Chapter 3 Neurologic Examination after the Newborn Period until 2 Years of Age
The first two years of life are a time of rapid changes in the acquisition of development skills and responses based on maturation of physiologic processes and anatomic structures of the developing central and peripheral nervous systems. Visual, sensory, and motor pathways are the most rapidly evolving in the first year of life, but the bases of social communication and language are also becoming more orgainized and sophisticated with each passing month. Neurologic assessment depends on comparing the results of the infant’s examination with established norms (Box 3-1) [Gesell and Amatruda, 1956; Illingsworth, 1987; Zafeiriou, 2004]. In some ways the examination is easier than that of a neonate because older infants and toddlers maintain alertness for much longer periods and can interact meaningfully with the examiner, but sudden or painful manipulation and stranger anxiety can lead to a screaming child and upset parents. As it is critical that the infant remain calm and cooperative for the longest possible time during the examination, the least intrusive portions of the examination should be done first. A review of Chapter 2 can assist in understanding the material in this chapter.
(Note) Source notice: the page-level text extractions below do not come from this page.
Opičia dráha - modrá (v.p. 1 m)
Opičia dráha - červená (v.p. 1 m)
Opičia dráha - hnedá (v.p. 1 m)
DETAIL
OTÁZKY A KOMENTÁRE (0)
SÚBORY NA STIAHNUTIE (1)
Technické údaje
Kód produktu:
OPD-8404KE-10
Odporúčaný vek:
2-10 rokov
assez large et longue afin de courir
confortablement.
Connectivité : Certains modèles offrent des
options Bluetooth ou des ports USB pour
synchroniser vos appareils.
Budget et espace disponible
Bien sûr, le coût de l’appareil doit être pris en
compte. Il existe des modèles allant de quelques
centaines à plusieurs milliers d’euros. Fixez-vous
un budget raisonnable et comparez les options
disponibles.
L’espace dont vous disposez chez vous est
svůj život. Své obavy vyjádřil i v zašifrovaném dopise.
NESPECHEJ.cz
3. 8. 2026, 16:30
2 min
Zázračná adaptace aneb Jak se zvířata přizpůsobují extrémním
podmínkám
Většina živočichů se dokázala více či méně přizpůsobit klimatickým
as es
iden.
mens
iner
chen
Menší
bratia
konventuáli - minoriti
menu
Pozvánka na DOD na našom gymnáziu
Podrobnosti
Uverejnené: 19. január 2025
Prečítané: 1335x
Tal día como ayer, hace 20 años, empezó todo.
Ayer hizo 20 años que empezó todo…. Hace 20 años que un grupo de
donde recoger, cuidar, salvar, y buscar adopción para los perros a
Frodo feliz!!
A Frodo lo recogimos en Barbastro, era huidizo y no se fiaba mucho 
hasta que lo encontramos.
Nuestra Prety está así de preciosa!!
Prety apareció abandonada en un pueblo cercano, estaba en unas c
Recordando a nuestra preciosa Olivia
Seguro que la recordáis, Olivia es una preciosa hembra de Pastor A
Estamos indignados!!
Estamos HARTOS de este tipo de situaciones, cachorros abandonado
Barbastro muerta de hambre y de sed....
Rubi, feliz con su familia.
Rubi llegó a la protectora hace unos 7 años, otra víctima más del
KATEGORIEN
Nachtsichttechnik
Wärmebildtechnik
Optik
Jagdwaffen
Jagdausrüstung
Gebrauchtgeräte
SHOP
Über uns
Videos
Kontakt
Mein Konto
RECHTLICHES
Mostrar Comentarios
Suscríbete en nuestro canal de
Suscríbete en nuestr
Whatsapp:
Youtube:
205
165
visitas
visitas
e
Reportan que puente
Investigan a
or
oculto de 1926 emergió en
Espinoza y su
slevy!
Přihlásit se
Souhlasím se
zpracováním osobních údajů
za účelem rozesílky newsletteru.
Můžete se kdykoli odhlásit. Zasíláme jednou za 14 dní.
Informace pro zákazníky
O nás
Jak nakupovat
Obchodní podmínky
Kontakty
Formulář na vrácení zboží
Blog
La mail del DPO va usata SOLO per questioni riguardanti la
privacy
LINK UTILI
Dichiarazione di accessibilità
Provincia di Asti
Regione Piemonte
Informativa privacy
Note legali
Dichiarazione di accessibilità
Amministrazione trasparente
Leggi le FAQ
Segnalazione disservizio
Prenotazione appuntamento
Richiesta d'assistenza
Box 3-1 Child Development from 2 Months through 2 Years
(Data from Frankenburg et al., 1981; Illingsworth RS, 1987; Knobloch H et al., 1980.)
Approach to the Evaluation
There is no one way to organize the examination of an infant. Experienced examiners develop individual techniques and sequences for the evaluation [Brett, 1997]. The following is a sequence that has been successful for many individuals, using a staged approach for examination of the infant.
It is important to recognize that the examination of the infant and toddler can be a challenge even for the experienced clinician. Less experienced individuals may find it almost impossible: one study of medical students reported that more than 90 percent found the neurologic examination challenging and that children were uncooperative and difficult to examine [Jan, 2007]. This discomfort appears to remain an issue when one considers that more than 50 percent of pediatricians referred more than 90 percent of patients with neurologic complaints to neurologists, and those who refer the most have the least self-confidence in their own neurologic examinations [Maria and English, 1993].
Evaluation of the Patient
Stage 1
Head
Examination of the head must be done systematically, looking for asymmetry, indentations, and protuberances. Evaluation of the fontanels and cranial sutures should be performed with gentle palpation. The dimensions of the anterior fontanel should be carefully recorded [Pedroso et al., 2008]. The examiner should determine by observation and palpation the presence of frontal bossing, bulging fontanel, sutural synostosis or diastasis (separation), and unusual head shapes such as trigonocephaly, marked dolichocephaly or brachycephaly. Positional plagiocephaly has become increasingly common with the current “back to sleep” approach, and is the most common cause of abnormal head shape; it can often be distinguished from isolated craniostenosis by prominence of the contralateral forehead, which leads to a rhomboidal appearance [Bialocerkowski et al., 2008]. Unusual masses under the scalp and gross asymmetries of the skull should be sought.
Cranial Nerves
Most of the examination of cranial nerve function of the infant and toddler can be completed by observation with minimal invasive procedures. More details concerning examination of each cranial nerve can be found in Chapter 2. Toys or colorful objects can facilitate the assessment of extraocular movements in young children. Visual fixation and pursuit will bring out nystagmus and strabismus. If the child appears uninterested in bright objects, the possibility of a visual defect or an underlying intellectual defect must be considered. Rolling eye movements and dysconjugate gaze suggest gross visual impairment. Double simultaneous stimulation (i.e., simultaneously bringing two bright objects into both temporal fields) normally causes the child to look from one object to the other; failure to take notice of one object may indicate homonymous hemianopsia. An opticokinetic tape (with repetitive bars or objects) should be drawn horizontally and then vertically across the child’s field of vision. An absent response results from lack of visual fixation or from gross impairment of vision. Unusual transient deviations of the eyes may occur in the first year of life [Echenne and Rivier, 1992].